You can see that we are no longer sharpening this lower region of the image. So this is what the effect looks like without that knockout layer. Let's go ahead and zoom in even farther here so that we can really take it in. I want to take in the side of this wacky hair as well. This is what things look like now with the knockout layer. So you can see that sharpened edge very clearly. This is what things look like with the knockout layer. Now we are burrowing through the sharpening effect. So we are in effect removing the sharpness from this region of the image which is a good thing, obviously. We don't want people to know that we have been here. Here is the unsharpened edge there on the left collar.

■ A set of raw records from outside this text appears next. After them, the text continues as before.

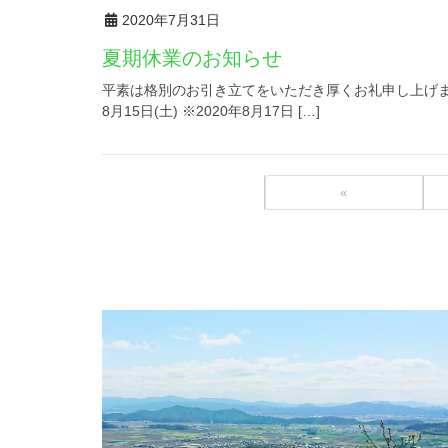
2020年7月31日
夏期休業のお知らせ
平素は格別のお引き立てをいただき厚くお礼申し上げます。
8月15日(土) ※2020年8月17日 […]
«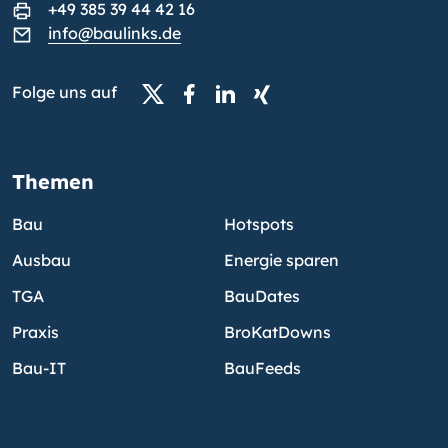
+49 385 39 44 42 16
info@baulinks.de
Folge uns auf
Themen
Bau
Hotspots
Ausbau
Energie sparen
TGA
BauDates
Praxis
BroKatDowns
Bau-IT
BauFeeds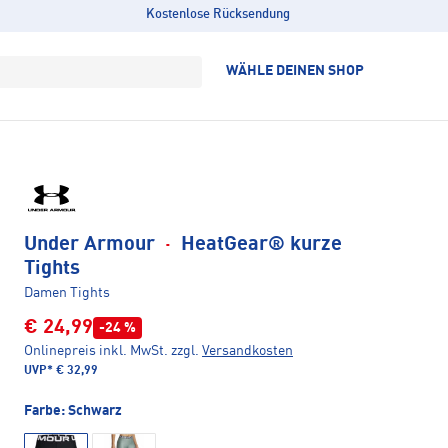
Kostenlose Rücksendung
WÄHLE DEINEN SHOP
Under Armour
·
HeatGear® kurze
Tights
Damen Tights
€ 24,99
-24 %
Onlinepreis inkl. MwSt.
zzgl.
Versandkosten
UVP*
€ 32,99
Farbe:
Schwarz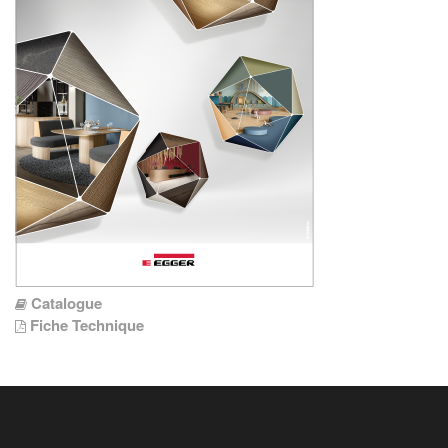
Catalogue
Fiche Technique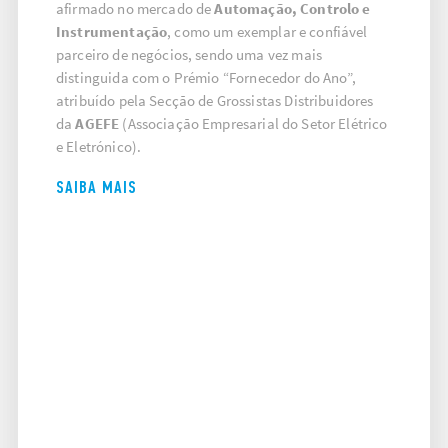
afirmado no mercado de
Automação, Controlo e
Instrumentação
, como um exemplar e confiável
parceiro de negócios, sendo uma vez mais
distinguida com o Prémio “
Fornecedor do Ano
”,
atribuído pela Secção de Grossistas Distribuidores
da
AGEFE
(Associação Empresarial do Setor Elétrico
e Eletrónico).
SAIBA MAIS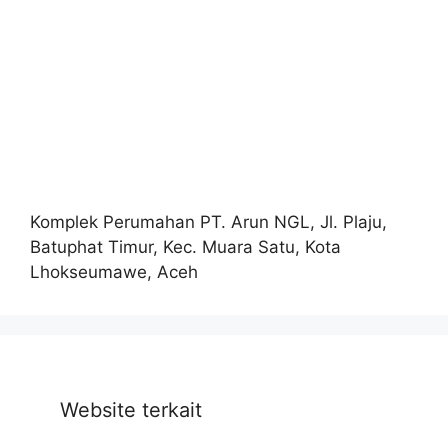
Komplek Perumahan PT. Arun NGL, Jl. Plaju,
Batuphat Timur, Kec. Muara Satu, Kota
Lhokseumawe, Aceh
Website terkait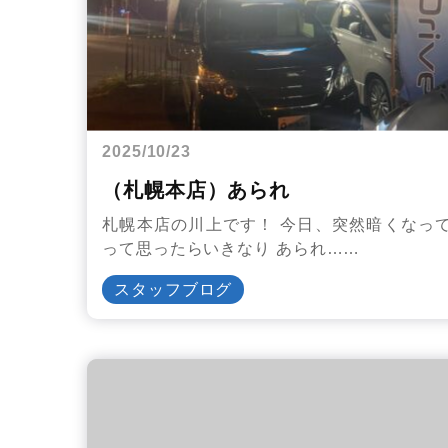
2025/10/23
（札幌本店）あられ
札幌本店の川上です！ 今日、突然暗くなっ
って思ったらいきなり あられ……
スタッフブログ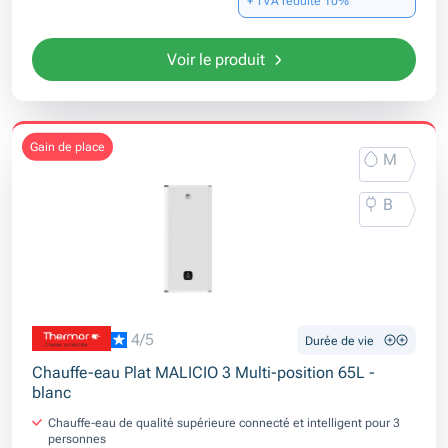
+ TVA réduite 10%
Voir le produit
gain de place
M
B
4/5
Durée de vie
Chauffe-eau Plat MALICIO 3 Multi-position 65L -
blanc
Chauffe-eau de qualité supérieure connecté et intelligent pour 3
personnes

This is what it looks like with the knockout layer which is good. This is what it looked like without the knockout layer, bad.

So I am going to turn the knockout layer back on. Now you might say gosh! I would like to not only sharpen her face, which we have done here, but I am going to zoom out to 25% so that we can see things accurately. But I would also like to sharpen her hand, because it's basically about the same focal distance. So it should be sharply focussed as well. It's a nice element of the photograph. It has got some rings and some other sort articulated details that might look nice if we were to sharpen it. So I am going to go ahead and erase a whole in the knockout layer in order to reveal the sharpening using the Eraser tool.

So go ahead and grab your Eraser tool from the toolbox and then I am going to go with a really big brush. So I am going to increase the size of the brush so it's bigger than the hand. Then I am going to press Shift+ [four times in a row] so that I have a soft edge brush. I am going to have to press the Right Bracket key a couple of more times, in order to make that brush bigger. Make sure that the Opacity is set to a 100%; Flow should be a 100% too. That way we are going to burrow through with a 100% erase. So we are going to completely erase this area by clicking on it.

So just click once and you will sharpen the hand, you will resharpen the hand. If you think you want to sharpen a few other details like the fingers, then reduce the size of the brush and paint over those fingers. Then finally, I am also going to paint inside of a few details of her face here. I am going to paint over her sunglasses in order to make sure those are sharpened. I am going to paint around her face just to make sure we are getting all of her face nice and sharp. Then I am going to click on that dandy line in order to sharpen it up as well. That's the final version of the image folks. You can see all the little holes I put in the knockout layer there. They are revealing, of course, the effects of the sharpen layer. I am going to tab away my palettes. I am going to fill the screen with the image and I am going to go ahead and zoom in to the 50% zoom ratio so that we can take in the sharpen version of her face and the dandy line and her hands a throughly professionally sharpened image, thanks to the power of a High Pass layer, of a Density Mask and a Knockout group here inside Photoshop.